When cancer cells form in the lining of the stomach, it’s called gastric cancer. If you or a family member has recently been diagnosed with gastric cancer, you want to make sure you are choosing the best treatment team.

Johns Hopkins gastroenterologist Anne Marie Lennon, M.D., Ph.D., is an expert on diagnosing this cancer. As a Johns Hopkins surgical oncologist, Nita Ahuja, M.D., specializes in the prevention, diagnosis, treatment and rehabilitation of cancer patients.

Lennon and Ahuja give their recommendations for how to find the right medical team and the best care possible for gastric (or stomach) cancer.

Q. After a stomach cancer diagnosis, how do I pick the right cancer doctor? 

A. Ahuja: Choosing the right medical team is one of the first — and most important — decisions you’ll make in your cancer care. 

When evaluating doctors or medical centers, you should ask the following questions:

  • Does this doctor specialize in cancer care?
  • How many cases of this type of cancer has he or she treated?
  •  How many gastrectomies (surgery that removes all or part of the stomach) did he or she perform last year
  • Does this medical center participate in multidisciplinary cancer care? Will there be many different specialists helping to create my treatment plan?

Q. For stomach cancer in particular, why is multidisciplinary care so important?

A. Lennon: “Multidisciplinary” may seem like a medical buzzword, but it’s important, especially for stomach cancer care. 

At Johns Hopkins, we work on multidisciplinary teams for most cancers. That means after someone is diagnosed with gastric cancer, I will perform the initial testing (called an endoscopy). Endoscopy allows us to determine the extent of involvement of the cancer. Then, I will meet with one of our surgical oncologists to figure out the best treatment plan. The surgeon often will request an advanced endoscopic procedure called an endoxopic ultrasound, which helps us stage the cancer appropriately.

For example, studies have shown that chemotherapy before surgery (called neoadjuvant chemotherapy) can lead to better outcomes for advanced gastric cancers. Neoadjuvant chemotherapy shrinks the tumor before the surgery so it’s easier to remove. This is why it’s important for doctors to discuss your case with each other as well as with you.

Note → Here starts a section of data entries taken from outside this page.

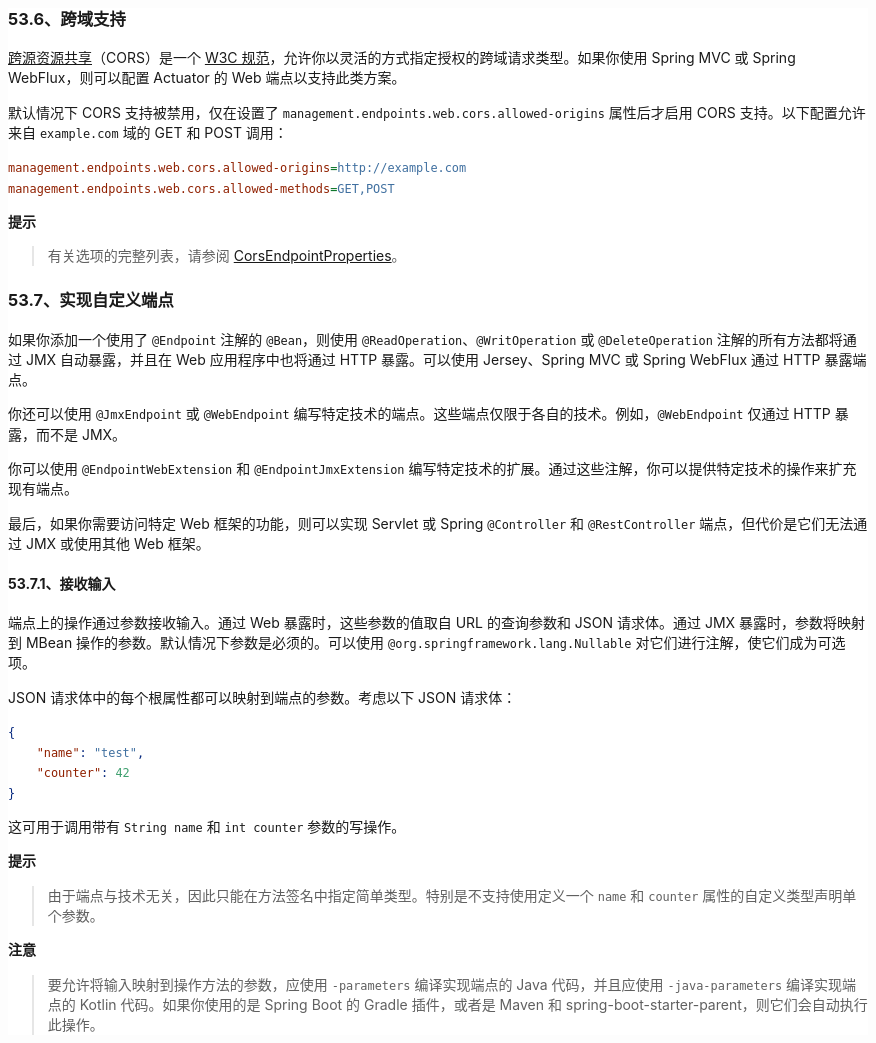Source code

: ### 53.6、跨域支持

[跨源资源共享](https://en.wikipedia.org/wiki/Cross-origin_resource_sharing)（CORS）是一个 [W3C 规范](https://www.w3.org/TR/cors/)，允许你以灵活的方式指定授权的跨域请求类型。如果你使用 Spring MVC 或 Spring WebFlux，则可以配置 Actuator 的 Web 端点以支持此类方案。

默认情况下 CORS 支持被禁用，仅在设置了 `management.endpoints.web.cors.allowed-origins` 属性后才启用 CORS 支持。以下配置允许来自 `example.com` 域的 GET 和 POST 调用：

```ini
management.endpoints.web.cors.allowed-origins=http://example.com
management.endpoints.web.cors.allowed-methods=GET,POST
```

**提示**

> 有关选项的完整列表，请参阅 [CorsEndpointProperties](https://github.com/spring-projects/spring-boot/tree/v2.1.3.RELEASE/spring-boot-project/spring-boot-actuator-autoconfigure/src/main/java/org/springframework/boot/actuate/autoconfigure/endpoint/web/CorsEndpointProperties.java)。

<a id="production-ready-endpoints-custom"></a>

### 53.7、实现自定义端点

如果你添加一个使用了 `@Endpoint` 注解的 `@Bean`，则使用 `@ReadOperation`、`@WritOperation` 或 `@DeleteOperation` 注解的所有方法都将通过 JMX 自动暴露，并且在 Web 应用程序中也将通过 HTTP 暴露。可以使用 Jersey、Spring MVC 或 Spring WebFlux 通过 HTTP 暴露端点。

你还可以使用 `@JmxEndpoint` 或 `@WebEndpoint` 编写特定技术的端点。这些端点仅限于各自的技术。例如，`@WebEndpoint` 仅通过 HTTP 暴露，而不是 JMX。

你可以使用 `@EndpointWebExtension` 和 `@EndpointJmxExtension` 编写特定技术的扩展。通过这些注解，你可以提供特定技术的操作来扩充现有端点。

最后，如果你需要访问特定 Web 框架的功能，则可以实现 Servlet 或 Spring `@Controller` 和 `@RestController` 端点，但代价是它们无法通过 JMX 或使用其他 Web 框架。

<a id="production-ready-endpoints-custom-input"></a>

#### 53.7.1、接收输入

端点上的操作通过参数接收输入。通过 Web 暴露时，这些参数的值取自 URL 的查询参数和 JSON 请求体。通过 JMX 暴露时，参数将映射到 MBean 操作的参数。默认情况下参数是必须的。可以使用 `@org.springframework.lang.Nullable` 对它们进行注解，使它们成为可选项。

JSON 请求体中的每个根属性都可以映射到端点的参数。考虑以下 JSON 请求体：

```json
{
	"name": "test",
	"counter": 42
}
```

这可用于调用带有 `String name` 和 `int counter` 参数的写操作。

**提示**

> 由于端点与技术无关，因此只能在方法签名中指定简单类型。特别是不支持使用定义一个 `name` 和 `counter` 属性的自定义类型声明单个参数。

**注意**

> 要允许将输入映射到操作方法的参数，应使用 `-parameters` 编译实现端点的 Java 代码，并且应使用 `-java-parameters` 编译实现端点的 Kotlin 代码。如果你使用的是 Spring Boot 的 Gradle 插件，或者是 Maven 和 spring-boot-starter-parent，则它们会自动执行此操作。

This planning stage is as important — if not more so — than the surgery itself. If you do it right, you optimize the best outcome.

Q: Should gastrectomy surgery be one of my doctor’s specialties?

A.  Ahuja: You want to choose a doctor who’s experienced in gastric cancer care. There are a couple of reasons for this:

  • Better outcomes: Studies show that people who repeat a particular surgery over and over get better at it. When you have a hospital where surgeons perform many gastrectomies, it’s known as a high-volume center. These high-volume centers have consistently better patient outcomes.
  • Advanced techniques: When surgeons perform many gastrectomies, they not only get better at performing the surgery overall, but they also find new ways to perform that surgery better. For example, Johns Hopkins surgical oncologists have learned how to more effectively remove all the lymph nodes around the stomach and nearby organs in a procedure called a D2 lymphadenectomy.